I have seen this manifest itself significantly when creating database snapshots (which also run crash-recovery) on a Mirror of a database with a very high level of transactions. This means you can’t simply check to see if the Mirror is synchronized to know that recovery will proceed quickly. Fortunately, SQL Server 2008 added many new performance counters for database mirroring, and there is a counter for this specific issue: SQLServer:Database MirroringRedo Queue KB.
This counter can be tracked or checked via Performance Monitor or via sys.dm_os_performance_counters:
SELECT instance_name, cntr_value FROM sys.dm_os_performance_counters WHERE object_name = 'SQLServer:Database Mirroring' AND counter_name = 'Redo Queue KB'
2. Mirroring must use certificate authentication if SQL is using built-in system accounts
Error 1418 is so well known, that it got its own page in Books Online. In actuality, the article in Books Online only lists a subset of potential causes for this error. One of the better known causes for this error is when you are trying to use Windows Authentication and the SQL Server service of one or more machines involved is running under the Local System built-in account. Local System has no network level permissions and cannot be used for Windows Authentication on another server.
This has led many to believe that you must use certificate authentication when using a built-in system account. This is true for the built-in Local System or Local Service accounts, but it’s not true for the Network Service account. If you are not allowed to use domain accounts for the SQL Server service in a particular domain (and I have encountered this requirement) and do not want to use certificates, you can use Network Service. To grant permissions to connect to the mirroring endpoint, you need to grant access to the other server’s machine account. This account is in the format of DomainMachineName$. So if the machine is named SQLProd01 and the domain is EnterpriseCorp, then you would need to grant CONNECT permissions to EnterpriseCorpSQLProd01.
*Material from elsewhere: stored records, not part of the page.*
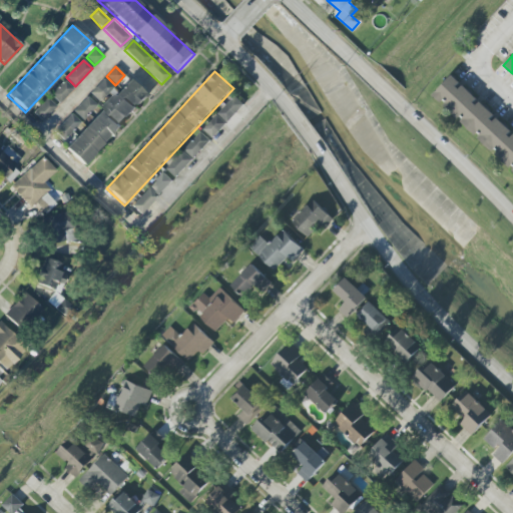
[(433,96),(512,169),(512,133),(495,116),(452,75),(433,96)]
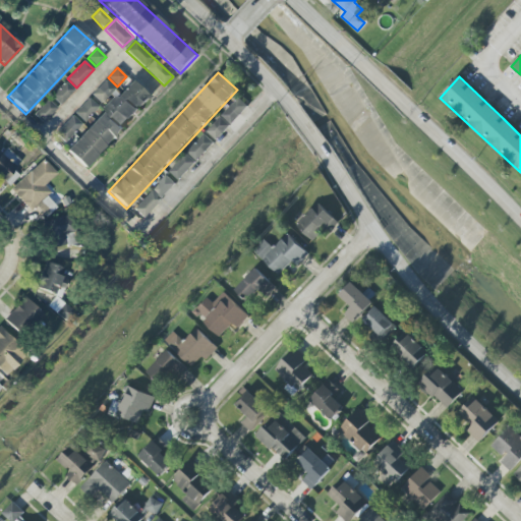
[(67,152),(85,169),(150,97),(131,80),(67,152)]
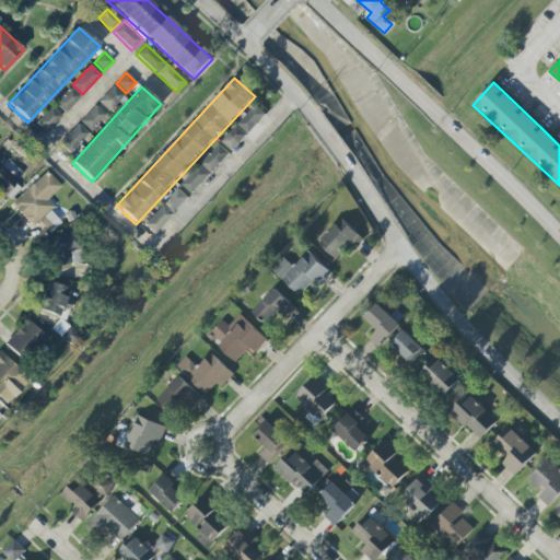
[(124,95),(114,86),(98,102),(108,112),(124,95)]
GRANT CONNECT ON endpoint::[Database Mirroring] TO [EnterpriseCorpSQLProd01];
1. Rolling upgrade immediately suspends mirroring session on failover
Books Online describes the methodology for performing a rolling upgrade of the major version (i.e, SQL 2005 to SQL 2008) of SQL Server. Based on the description of the process, it sounds like the mirroring session is suspended as soon as the session is failed over to the upgraded Mirror. It does not say immediate, but that is what most people infer. It’s what I inferred until I learned better.
Books Online states:
After failing over from a SQL Server 2005 server instance to a SQL Server 2008 server instance, the database session is suspended.
What really happens is that SQL Server attempts to upgrade the database to bring it current with the Mirror. The upgrade may be successful to some point. The mirroring session does not suspend until the database upgrade fails. If the upgrade has successfully upgraded the database version, you could end up in a state where the database cannot be brought online.
Now imagine that after failover, there is a catastrophic event on the new Principal and you are forced to bring the original Principal back online. At first, you can’t do so because it is in a suspended mirroring session. So you drop mirroring and attempt to recover the database. Then you get error message 943:
Database '[DB Name]' cannot be opened because its version ([database version]) is later than the current server version ([server version]).
This further emphasizes the need to backup your database before you fail over. Fortunately, this was just a test and we did have backups.